Solving structures with the GALLOP browser interface

A walkthrough for using the GALLOP browser interface to solve the crystal structures of small molecules
GALLOP
PXRD
Python
Author

Mark Spillman

Published

November 2, 2021

Introduction

In my previous post, I went over the rationale behind GALLOP and some details about the algorithm.

In this post, I’ll go over how to use GALLOP to solve the crystal structure of verapamil hydrochloride, a calcium channel blocker used in the treatment of arryhythmias. If you want to have a go yourself, you can download the diffraction data in xye format here or my complete set of fit files in a zip archive here. If you don’t have access to DASH, I recommend downloading the full set of fit files so you have access to the Z-matrices which may otherwise be tedious to generate by hand.

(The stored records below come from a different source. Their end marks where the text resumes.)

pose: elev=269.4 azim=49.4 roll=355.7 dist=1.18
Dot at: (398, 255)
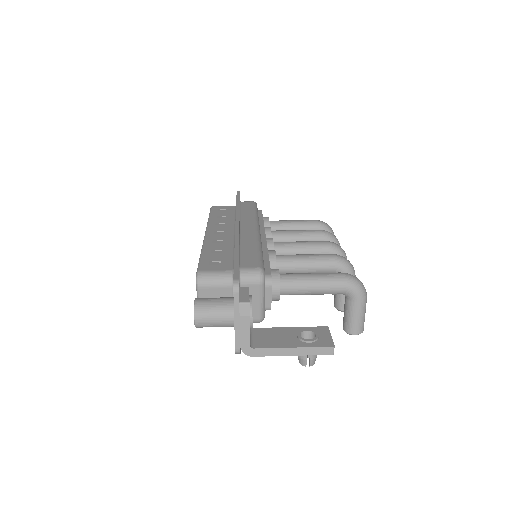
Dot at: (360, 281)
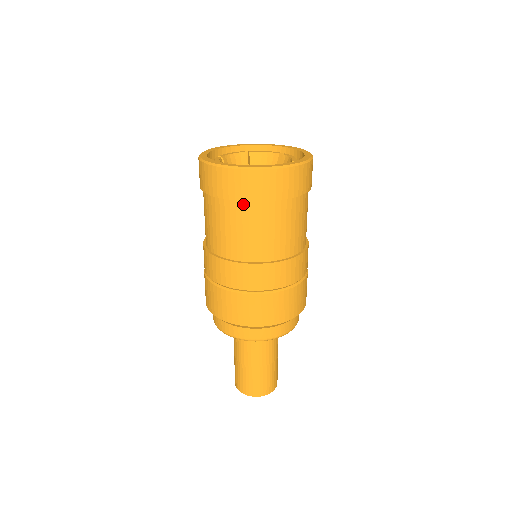
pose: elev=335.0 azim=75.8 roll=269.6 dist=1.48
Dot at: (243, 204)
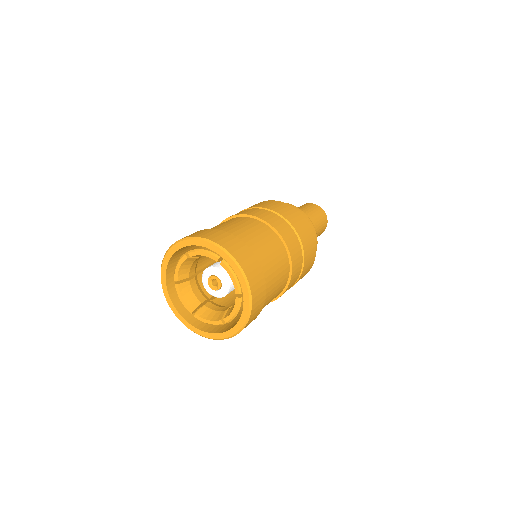
Dot at: occluded
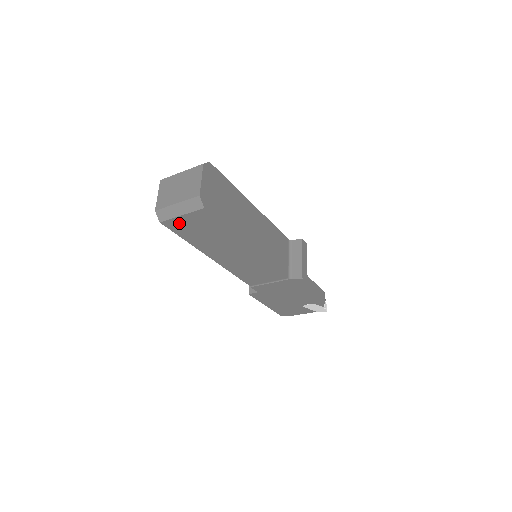
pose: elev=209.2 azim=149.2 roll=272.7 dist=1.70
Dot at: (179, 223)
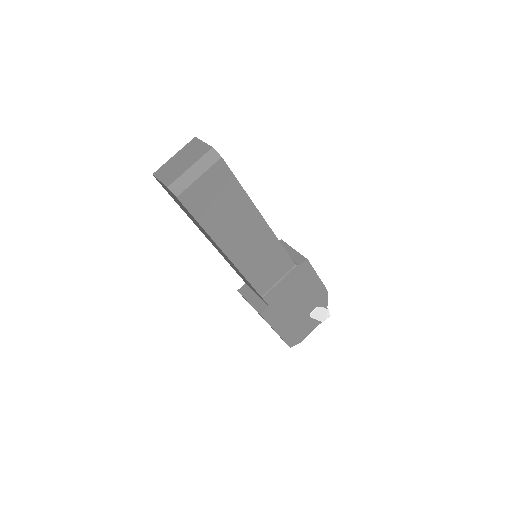
Dot at: (196, 193)
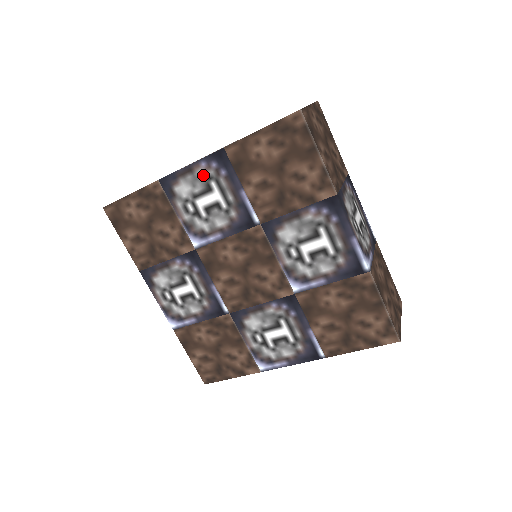
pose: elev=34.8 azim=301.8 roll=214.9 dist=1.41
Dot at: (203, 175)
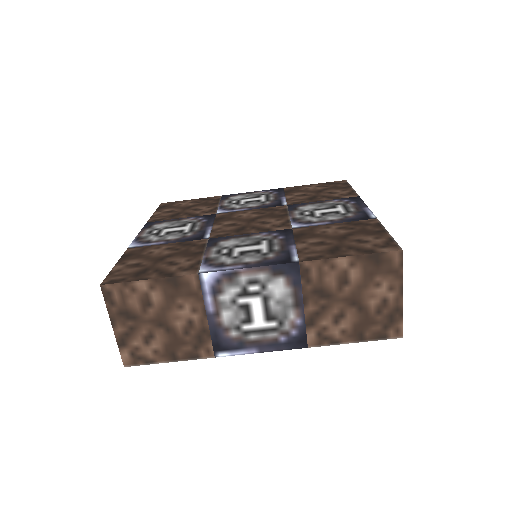
Dot at: (259, 194)
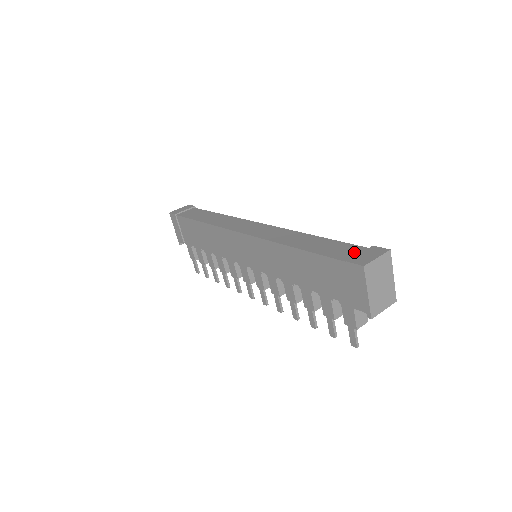
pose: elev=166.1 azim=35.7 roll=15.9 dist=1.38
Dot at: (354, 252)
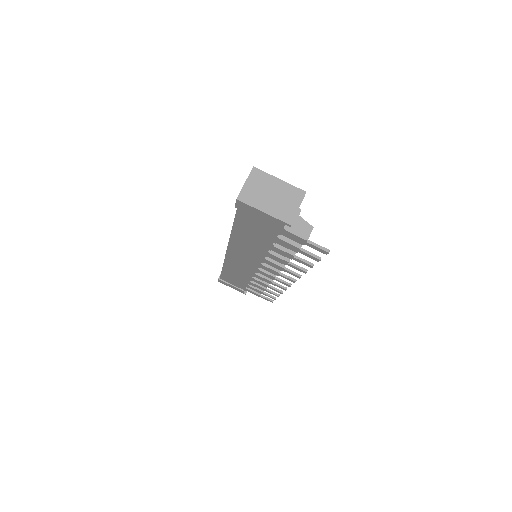
Dot at: occluded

Whilst not relevant for verapamil hydrochloride which crystallises in \(P\bar{1}\), note that currently GALLOP requires the space group to be in the standard setting so if you have a known unit cell in a particular non-standard space group, you should transform it to the standard setting before fitting your diffraction data for GALLOP.

Fitting PXRD data

Fitting data with DASH

Follow the procedure laid out in the DASH user guide tutorial section [pdf] to fit the diffraction data. You should also use DASH to generate your Z-matrices if you do not have them already. To do this, you will need a 3D molecular representation of verapamil hydrochloride which can be read in by DASH and converted to a Z-matrix (ZM). If you don’t want to generate one yourself, I recommend using the CSD reference code CURHOM as the basis for your ZMs.

Once the Pawley refinement has finished, save the files as normal, and ensure you have access to the resultant .sdi, .dsl, .hcv, .pik and .tic files. If you do not want to include Mogul Distribution Bias to bias the starting points for the torsion angles, and you already have ZMs available, you can close DASH at this stage.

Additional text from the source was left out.